Gathering and communicating data on the demand for green jobs will be crucial in developing and delivering the right skills interventions at the right time. As part of the ongoing CESAP Implementation, Skills Development Scotland and the Scottish Funding Council are currently reviewing training provision in the context of our Heat in Buildings Strategy. The results of the workforce assessment project, detailed above, will serve as an evidence base for this review.
Encouraging potential students to undertake relevant heat in buildings training:
The Modern Apprenticeship (MA) is the key pathway for young people into the heating and plumbing industry. The Scottish Government provides a contribution towards training for Modern Apprenticeships through Skills Development Scotland. The public funded training contribution is structured by age and level, and prioritised to support outcomes within the Scottish Government’s skills and economic strategies.
In addition to the apprenticeship pathway, our National Transition Training Fund aims to tackle the rise in unemployment caused by Covid-19 by offering short sharp training opportunities for people to learn in-demand skills. Projects this year include funding for Historic Environment Scotland, which will deliver training on retrofitting pre-1919 buildings, while the Construction Scotland Innovation Centre (CSIC) will support the delivery of training on Passivhaus construction and retro-fit.
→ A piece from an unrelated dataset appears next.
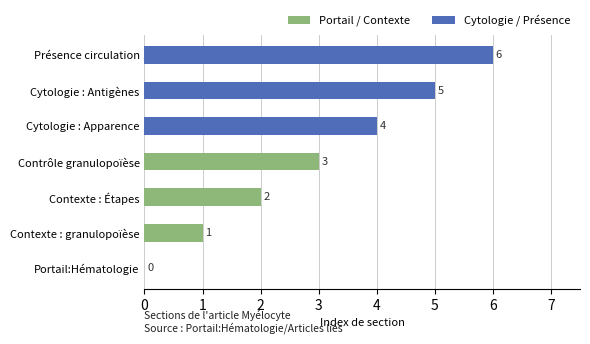

What is the label of the 7th bar from the right?

Portail:Hématologie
Cost and support to Local Authorities:
Local Authorities do not have a specific role in the provision of training through the modern apprenticeship framework. However, we are keen for Local Authorities to play a constructive role in supporting the supply chain growth required to deliver our Heat in Buildings Strategy.
We will work with Local Authorities in the development of our Heat in Buildings Supply Chain Delivery Plan, to be published next Summer, and consider any role they might have in supporting training provision as part of this work.